Fig. 5 is a flow chart of the sentencing plot training and feature split point analysis.
Fig. 6 is a schematic diagram of feature split points.
Fig. 7 is a flow chart of the sentence analysis.
Detailed Description
In order to make the objects, technical solutions and advantages of the present invention more apparent, the technical solutions and specific implementations of the present invention will be further described in detail below with reference to the accompanying drawings.
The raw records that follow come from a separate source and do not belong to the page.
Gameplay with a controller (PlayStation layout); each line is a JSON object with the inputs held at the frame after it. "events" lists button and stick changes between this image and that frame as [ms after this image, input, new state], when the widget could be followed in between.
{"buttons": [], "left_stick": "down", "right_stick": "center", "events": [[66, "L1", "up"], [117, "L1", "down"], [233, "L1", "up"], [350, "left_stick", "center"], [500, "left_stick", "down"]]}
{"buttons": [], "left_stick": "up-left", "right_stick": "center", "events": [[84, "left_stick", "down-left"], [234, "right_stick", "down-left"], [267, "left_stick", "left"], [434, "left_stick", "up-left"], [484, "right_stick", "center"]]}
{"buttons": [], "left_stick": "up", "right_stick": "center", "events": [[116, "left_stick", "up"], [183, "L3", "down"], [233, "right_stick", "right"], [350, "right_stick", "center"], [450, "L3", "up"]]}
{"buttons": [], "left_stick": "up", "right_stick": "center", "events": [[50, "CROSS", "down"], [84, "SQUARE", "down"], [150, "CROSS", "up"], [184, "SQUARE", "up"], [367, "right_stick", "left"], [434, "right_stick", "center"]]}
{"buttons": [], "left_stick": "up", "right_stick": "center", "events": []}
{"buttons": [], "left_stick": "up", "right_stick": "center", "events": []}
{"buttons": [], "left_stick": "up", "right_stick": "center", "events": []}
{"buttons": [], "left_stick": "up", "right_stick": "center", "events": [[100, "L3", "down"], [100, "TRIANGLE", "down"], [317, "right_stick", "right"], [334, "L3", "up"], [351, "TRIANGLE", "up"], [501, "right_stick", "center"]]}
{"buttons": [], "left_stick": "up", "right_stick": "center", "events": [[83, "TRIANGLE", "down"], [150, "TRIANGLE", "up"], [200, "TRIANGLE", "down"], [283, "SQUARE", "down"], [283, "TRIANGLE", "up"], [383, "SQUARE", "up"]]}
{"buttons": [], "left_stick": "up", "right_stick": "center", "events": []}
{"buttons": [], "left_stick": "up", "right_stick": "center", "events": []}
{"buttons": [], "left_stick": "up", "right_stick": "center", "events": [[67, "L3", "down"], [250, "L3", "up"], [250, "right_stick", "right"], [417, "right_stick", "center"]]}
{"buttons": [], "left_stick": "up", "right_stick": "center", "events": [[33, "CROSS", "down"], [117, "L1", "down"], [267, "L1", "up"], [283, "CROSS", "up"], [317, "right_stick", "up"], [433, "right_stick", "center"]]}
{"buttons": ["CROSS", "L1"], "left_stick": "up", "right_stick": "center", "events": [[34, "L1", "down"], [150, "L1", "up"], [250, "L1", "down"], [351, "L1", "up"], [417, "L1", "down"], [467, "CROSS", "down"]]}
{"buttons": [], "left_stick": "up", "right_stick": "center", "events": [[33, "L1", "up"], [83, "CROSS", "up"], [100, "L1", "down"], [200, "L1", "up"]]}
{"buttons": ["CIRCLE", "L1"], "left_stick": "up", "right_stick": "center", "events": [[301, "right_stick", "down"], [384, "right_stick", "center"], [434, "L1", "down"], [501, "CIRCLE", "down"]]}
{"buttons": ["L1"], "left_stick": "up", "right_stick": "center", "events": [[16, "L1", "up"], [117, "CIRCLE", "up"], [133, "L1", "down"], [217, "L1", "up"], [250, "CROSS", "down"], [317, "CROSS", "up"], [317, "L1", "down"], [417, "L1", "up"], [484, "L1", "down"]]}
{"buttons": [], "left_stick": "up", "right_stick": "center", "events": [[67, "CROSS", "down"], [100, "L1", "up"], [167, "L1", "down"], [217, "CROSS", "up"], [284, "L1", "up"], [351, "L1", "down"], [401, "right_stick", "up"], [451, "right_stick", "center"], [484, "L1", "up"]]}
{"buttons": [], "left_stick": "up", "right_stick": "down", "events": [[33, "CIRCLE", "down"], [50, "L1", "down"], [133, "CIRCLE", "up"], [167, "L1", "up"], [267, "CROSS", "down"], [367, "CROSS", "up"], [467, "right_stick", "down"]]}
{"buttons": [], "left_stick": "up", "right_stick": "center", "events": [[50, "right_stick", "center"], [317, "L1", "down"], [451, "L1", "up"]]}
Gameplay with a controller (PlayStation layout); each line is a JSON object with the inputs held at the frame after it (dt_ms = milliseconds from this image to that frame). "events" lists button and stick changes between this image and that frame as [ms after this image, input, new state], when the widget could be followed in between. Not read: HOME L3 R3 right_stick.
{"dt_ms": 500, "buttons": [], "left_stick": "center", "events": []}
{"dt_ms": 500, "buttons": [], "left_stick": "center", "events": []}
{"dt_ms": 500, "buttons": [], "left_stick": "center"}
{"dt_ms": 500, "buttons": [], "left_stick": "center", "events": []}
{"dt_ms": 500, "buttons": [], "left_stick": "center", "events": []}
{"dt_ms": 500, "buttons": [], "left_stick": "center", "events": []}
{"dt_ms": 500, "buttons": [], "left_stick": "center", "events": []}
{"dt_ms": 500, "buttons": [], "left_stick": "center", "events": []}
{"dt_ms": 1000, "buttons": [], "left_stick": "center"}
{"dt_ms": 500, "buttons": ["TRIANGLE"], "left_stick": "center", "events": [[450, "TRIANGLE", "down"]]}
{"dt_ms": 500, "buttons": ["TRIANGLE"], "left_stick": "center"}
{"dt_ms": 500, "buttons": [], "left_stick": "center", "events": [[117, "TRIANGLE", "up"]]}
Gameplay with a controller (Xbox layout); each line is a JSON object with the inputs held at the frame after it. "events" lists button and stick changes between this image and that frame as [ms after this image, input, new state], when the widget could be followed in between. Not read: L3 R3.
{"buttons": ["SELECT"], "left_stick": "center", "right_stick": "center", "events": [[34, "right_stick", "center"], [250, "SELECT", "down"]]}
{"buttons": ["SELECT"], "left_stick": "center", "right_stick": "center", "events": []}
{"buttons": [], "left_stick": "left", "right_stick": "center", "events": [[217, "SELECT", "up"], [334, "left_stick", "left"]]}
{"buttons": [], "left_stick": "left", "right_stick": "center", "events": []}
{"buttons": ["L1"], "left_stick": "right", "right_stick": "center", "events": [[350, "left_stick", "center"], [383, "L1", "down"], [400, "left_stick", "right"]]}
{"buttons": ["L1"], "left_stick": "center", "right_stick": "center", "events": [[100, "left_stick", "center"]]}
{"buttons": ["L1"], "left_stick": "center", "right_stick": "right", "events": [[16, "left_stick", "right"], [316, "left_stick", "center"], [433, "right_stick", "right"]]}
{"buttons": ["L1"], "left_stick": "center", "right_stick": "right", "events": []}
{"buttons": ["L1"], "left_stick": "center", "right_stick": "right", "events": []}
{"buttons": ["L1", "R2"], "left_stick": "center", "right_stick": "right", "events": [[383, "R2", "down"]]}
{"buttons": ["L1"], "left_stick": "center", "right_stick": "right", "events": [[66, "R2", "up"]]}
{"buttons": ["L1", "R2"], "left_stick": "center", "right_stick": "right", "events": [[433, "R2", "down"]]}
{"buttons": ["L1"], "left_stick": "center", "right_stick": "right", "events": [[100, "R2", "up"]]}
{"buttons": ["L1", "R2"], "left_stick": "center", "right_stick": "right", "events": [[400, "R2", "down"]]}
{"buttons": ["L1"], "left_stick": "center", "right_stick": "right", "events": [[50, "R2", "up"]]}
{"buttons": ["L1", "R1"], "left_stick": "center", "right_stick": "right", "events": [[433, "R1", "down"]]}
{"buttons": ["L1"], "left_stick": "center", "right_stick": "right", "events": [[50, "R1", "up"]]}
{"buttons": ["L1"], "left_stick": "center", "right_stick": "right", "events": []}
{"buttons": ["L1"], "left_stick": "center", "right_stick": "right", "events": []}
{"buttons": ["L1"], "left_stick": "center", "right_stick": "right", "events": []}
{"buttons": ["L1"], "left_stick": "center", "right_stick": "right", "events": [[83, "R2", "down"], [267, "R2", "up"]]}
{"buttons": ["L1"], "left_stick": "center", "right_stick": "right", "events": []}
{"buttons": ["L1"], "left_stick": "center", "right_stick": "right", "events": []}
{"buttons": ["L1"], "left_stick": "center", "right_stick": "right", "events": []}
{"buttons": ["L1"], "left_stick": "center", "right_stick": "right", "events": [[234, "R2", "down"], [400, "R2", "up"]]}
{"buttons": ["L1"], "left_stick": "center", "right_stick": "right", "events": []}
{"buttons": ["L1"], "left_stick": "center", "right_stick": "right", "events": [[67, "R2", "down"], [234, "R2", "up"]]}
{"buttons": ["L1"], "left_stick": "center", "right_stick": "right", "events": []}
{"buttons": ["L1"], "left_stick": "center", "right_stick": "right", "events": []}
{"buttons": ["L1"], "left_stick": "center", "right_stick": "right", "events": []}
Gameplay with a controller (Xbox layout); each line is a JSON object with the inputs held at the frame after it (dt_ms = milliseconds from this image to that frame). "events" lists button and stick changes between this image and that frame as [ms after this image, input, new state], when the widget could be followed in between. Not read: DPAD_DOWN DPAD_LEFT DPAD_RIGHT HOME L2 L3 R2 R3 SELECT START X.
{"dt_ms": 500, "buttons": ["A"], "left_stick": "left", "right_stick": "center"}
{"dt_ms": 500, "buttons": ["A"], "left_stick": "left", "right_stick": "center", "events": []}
As shown in fig. 2, the present invention mainly includes the following modules:
1. sentencing plot concept processing module: is used for establishing a sentencing plot.
2. Judge document element extraction module: is used for building a case scenario tree based on the sentencing scenario map.
3. And a joint training module: the system is used for carrying out multi-task combined training and prediction based on the case scenario tree.
4. Sentencing plot analysis and reporting module: the method is used for conducting the sentency analysis and forming a comprehensive analysis report of the sentency.
The invention mainly adopts the following technology:
1. sentencing plot construction technology
The method for constructing the sentencing plot comprises the following steps:
as in step "2.1" in fig. 3, the original story name is obtained from criminal law and the referee document in the normalized document of the sentence listed in fig. 1.
In step 3.1 of fig. 3, normalization is performed on the original scenario names extracted from each data source to form generalized candidate standard scenario names.
The candidate standard scenario names are calculated through similarity, and the candidate standard scenario names exceeding the set similarity threshold value are considered to be aligned, so that a 'quasi-alignment relation' is formed between the candidate standard scenario names; and simultaneously, according to the relation types such as the co-occurrence relation, the parallel relation, the quotation relation, the father relation and the like before and after each candidate standard scenario name is obtained from paragraphs and sentences of the original standard scenario normalized file, and a candidate standard scenario name undirected graph taking the candidate standard scenario name as a vertex and the relation class as an edge is formed.
And (3) in step 4.1 in FIG. 3, clustering the candidate standard plot names by adopting related field algorithms such as graph clustering, community discovery and the like in the candidate standard plot name undirected graph, and generating recommended candidate standard plot names for manual confirmation from each clustering center.
In step 5.1 in fig. 3, the recommended candidate standard scenario names are manually confirmed to form standard scenario names, and the step can effectively select hundreds of standard scenario names which need important consideration in the actual investigation process from tens of thousands of candidate standard scenario names. The standard scenario names confirmed by legal specialists can be used as unified term standard standards for sentencing, and the standard scenario names normalized to be consistent in all provinces and regions throughout the country can be realized.
In step 6.1 of fig. 3, tree classification is performed on the upper and lower relationships of the standard scenario names to form the sentencing scenario names with tree structures. For example, the standard scenario names "less than fourteen", "less than sixteen to fourteen", "less than eighteen to sixteen", are classified as "underage" in the upper sense.
In step 7.1 of fig. 3, the original scenario name is correlated with the sentency name of the tree structure to form the sentency map.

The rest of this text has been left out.